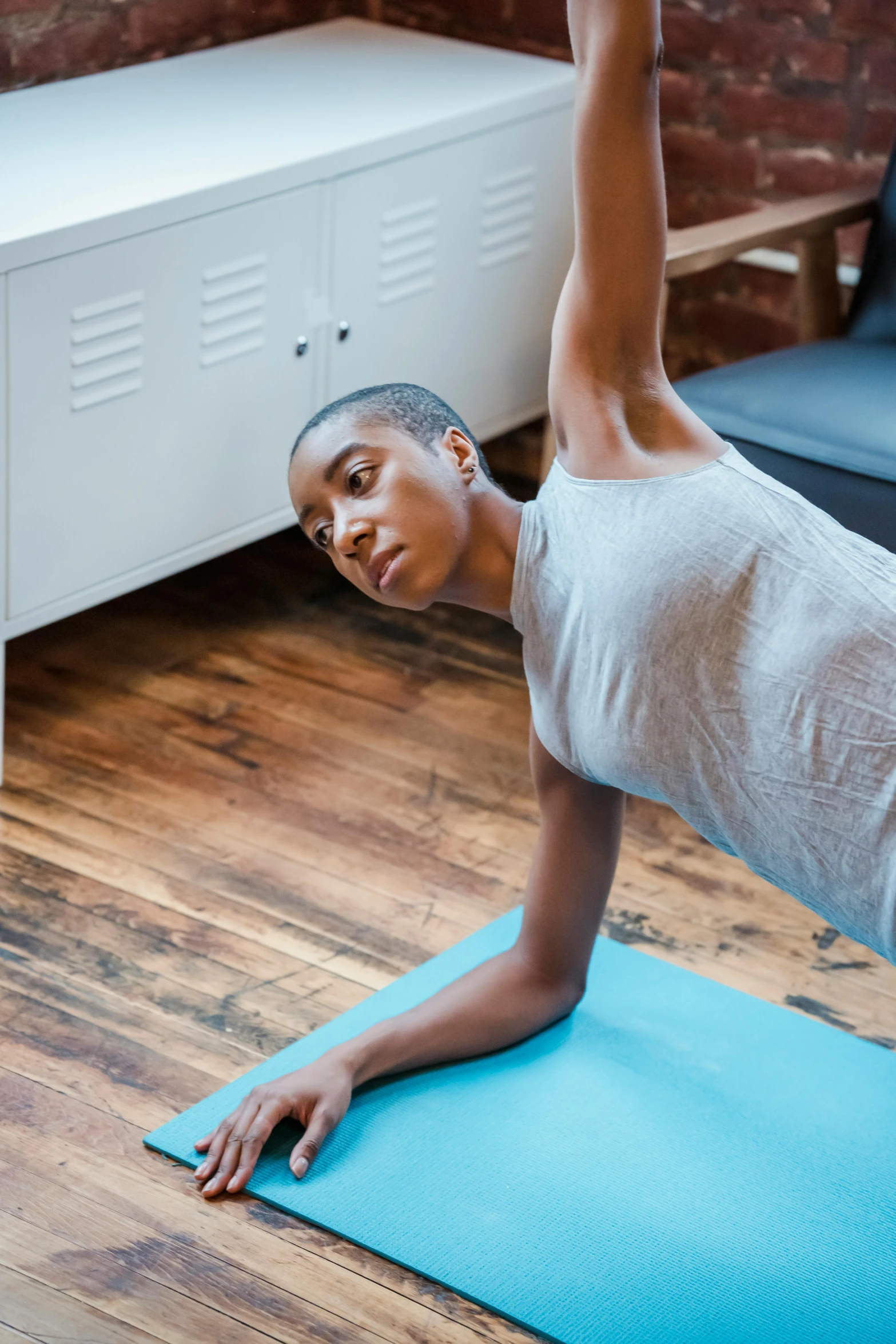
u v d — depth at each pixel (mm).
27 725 2387
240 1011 1863
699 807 1342
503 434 3180
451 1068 1771
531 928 1790
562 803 1706
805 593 1253
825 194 2629
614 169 1287
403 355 2639
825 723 1239
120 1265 1513
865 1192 1631
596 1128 1693
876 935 1287
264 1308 1473
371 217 2475
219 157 2320
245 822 2211
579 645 1338
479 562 1393
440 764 2381
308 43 2920
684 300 2994
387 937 2008
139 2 2709
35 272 2037
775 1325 1464
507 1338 1452
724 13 2807
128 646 2623
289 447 2508
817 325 2645
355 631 2725
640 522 1289
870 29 2699
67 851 2121
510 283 2789
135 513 2307
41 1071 1753
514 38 3012
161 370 2258
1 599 2164
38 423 2119
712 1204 1603
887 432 2156
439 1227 1556
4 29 2527
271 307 2383
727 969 1987
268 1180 1607
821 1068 1807
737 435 2227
------
■ Exercise instructions ■
From the line holding "135 513 2307" to the final line of the data, repeat every line exactly. Leave out all the rest.

■ The answer ■
135 513 2307
41 1071 1753
514 38 3012
161 370 2258
1 599 2164
38 423 2119
712 1204 1603
887 432 2156
439 1227 1556
4 29 2527
271 307 2383
727 969 1987
268 1180 1607
821 1068 1807
737 435 2227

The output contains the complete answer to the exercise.